### Directions for this task
Reproduce the data below exactly as written. Pictures do not belong in the copy.

### Supplied data

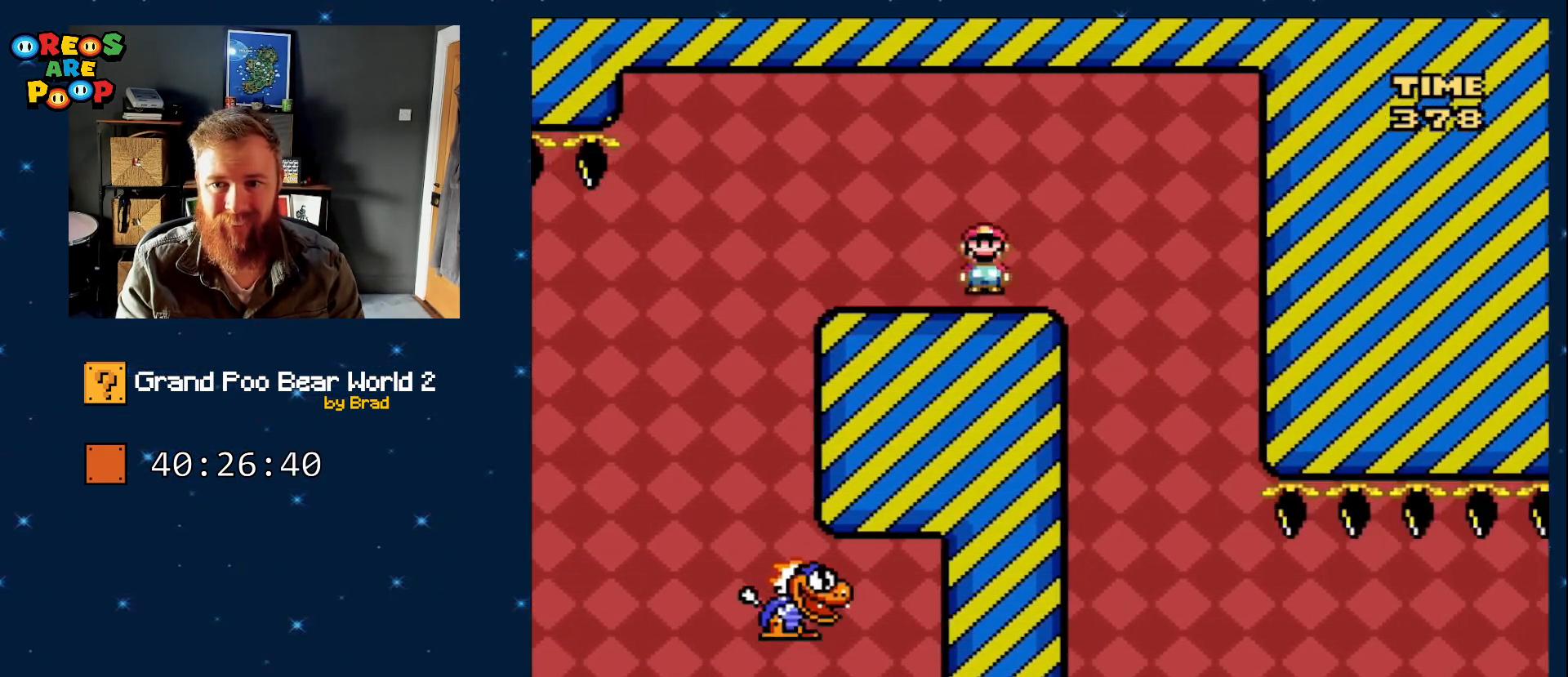
{"dt_ms": 500, "buttons": ["A", "X"], "events": [[133, "A", "up"], [183, "DPAD_RIGHT", "up"], [250, "A", "down"], [350, "DPAD_LEFT", "down"], [500, "DPAD_LEFT", "up"]]}
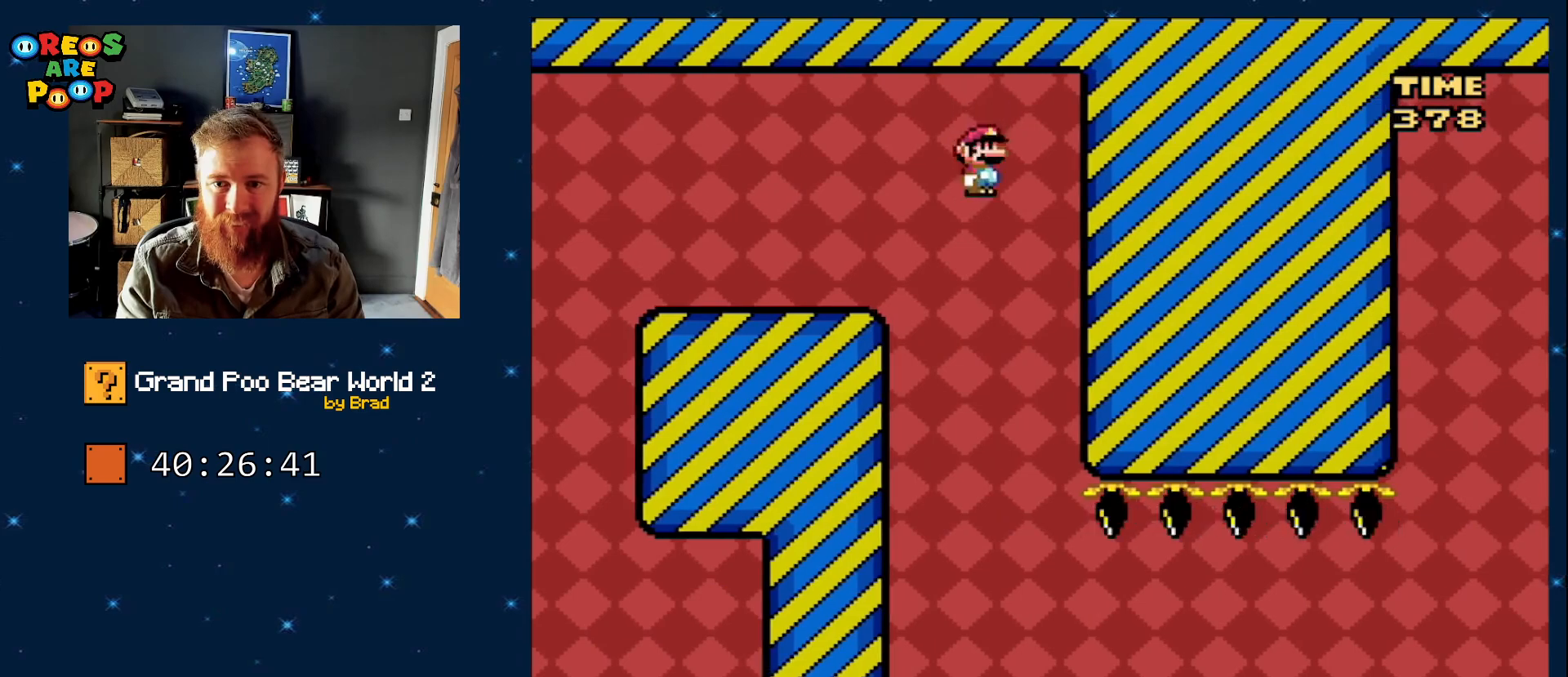
{"dt_ms": 500, "buttons": ["X", "DPAD_RIGHT"], "events": [[50, "A", "up"], [117, "DPAD_RIGHT", "down"]]}
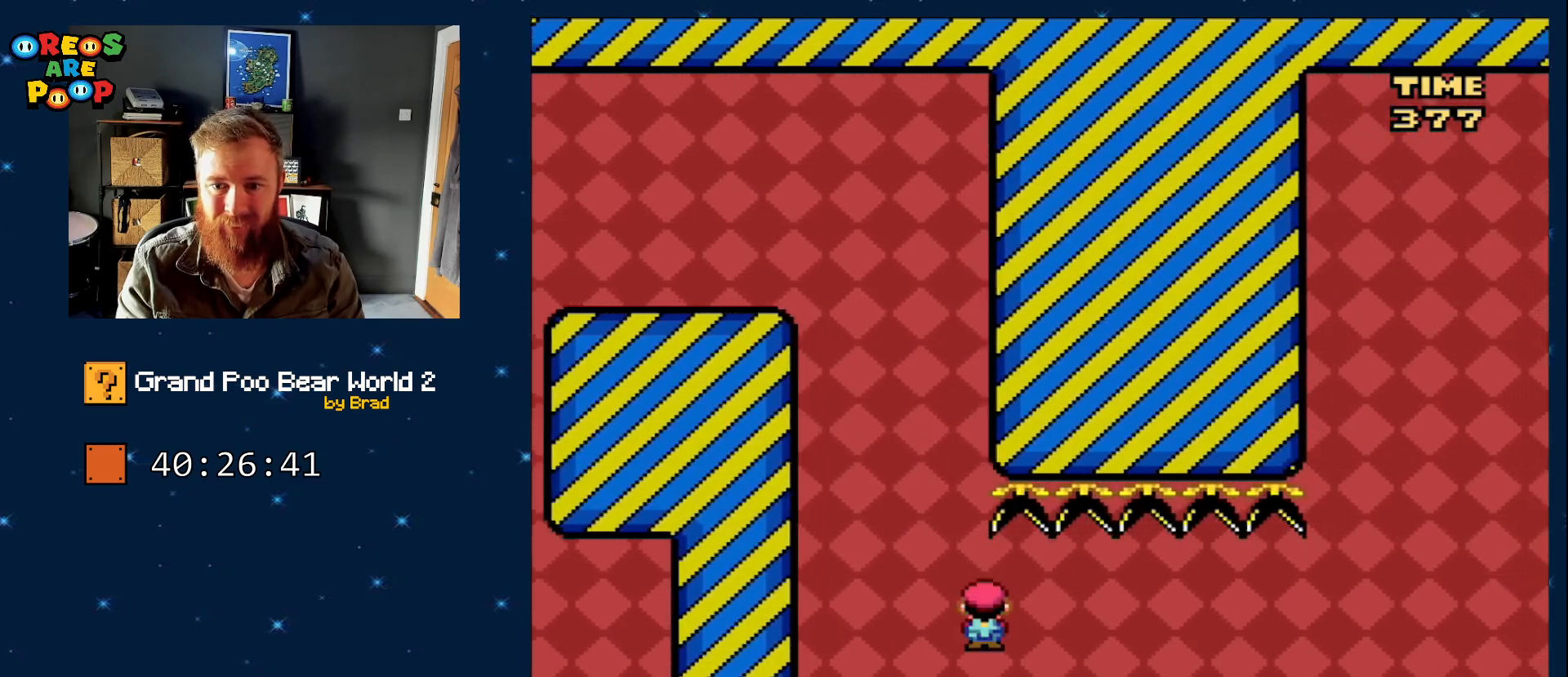
{"dt_ms": 500, "buttons": ["A", "X", "DPAD_RIGHT"], "events": [[183, "A", "down"]]}
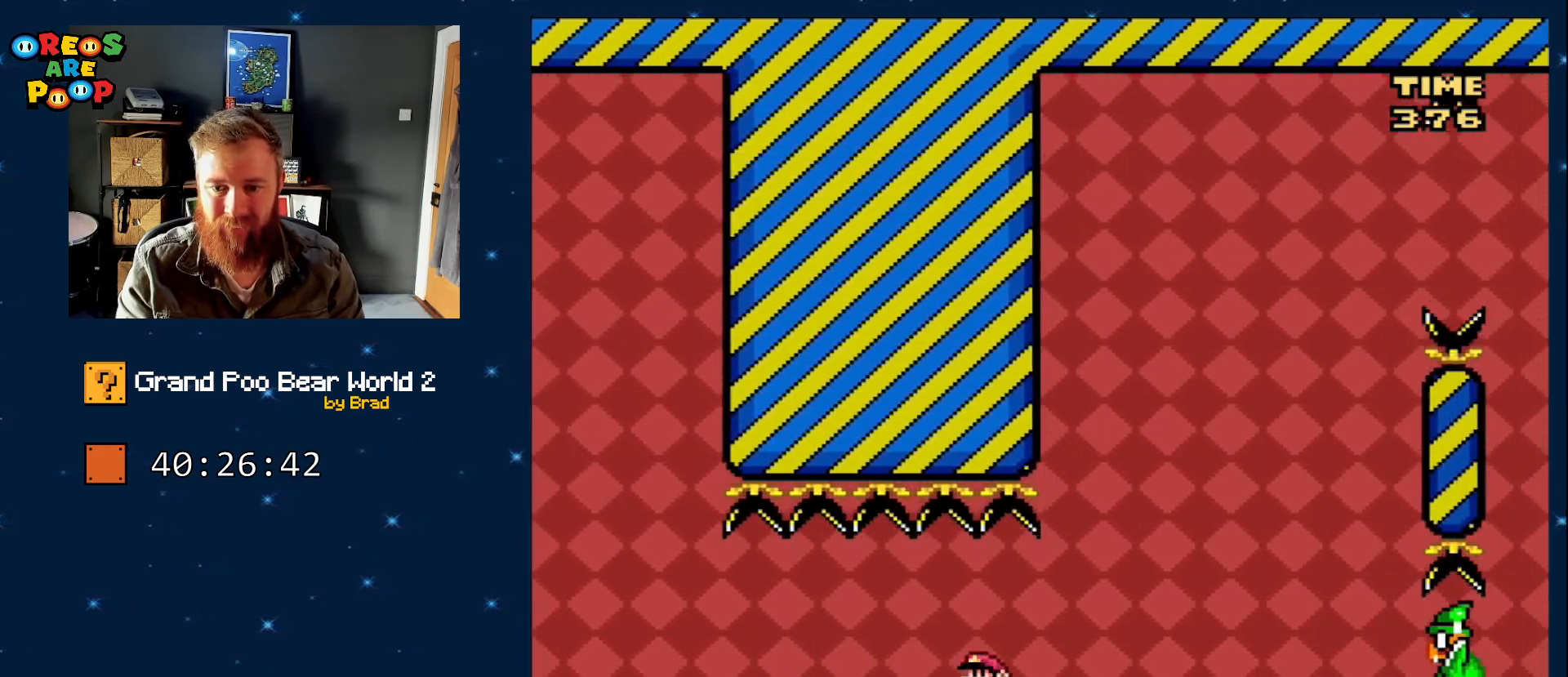
{"dt_ms": 500, "buttons": ["A", "X"], "events": [[333, "DPAD_RIGHT", "up"]]}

### Task response
{"dt_ms": 500, "buttons": ["A", "X"], "events": [[133, "A", "up"], [183, "DPAD_RIGHT", "up"], [250, "A", "down"], [350, "DPAD_LEFT", "down"], [500, "DPAD_LEFT", "up"]]}
{"dt_ms": 500, "buttons": ["X", "DPAD_RIGHT"], "events": [[50, "A", "up"], [117, "DPAD_RIGHT", "down"]]}
{"dt_ms": 500, "buttons": ["A", "X", "DPAD_RIGHT"], "events": [[183, "A", "down"]]}
{"dt_ms": 500, "buttons": ["A", "X"], "events": [[333, "DPAD_RIGHT", "up"]]}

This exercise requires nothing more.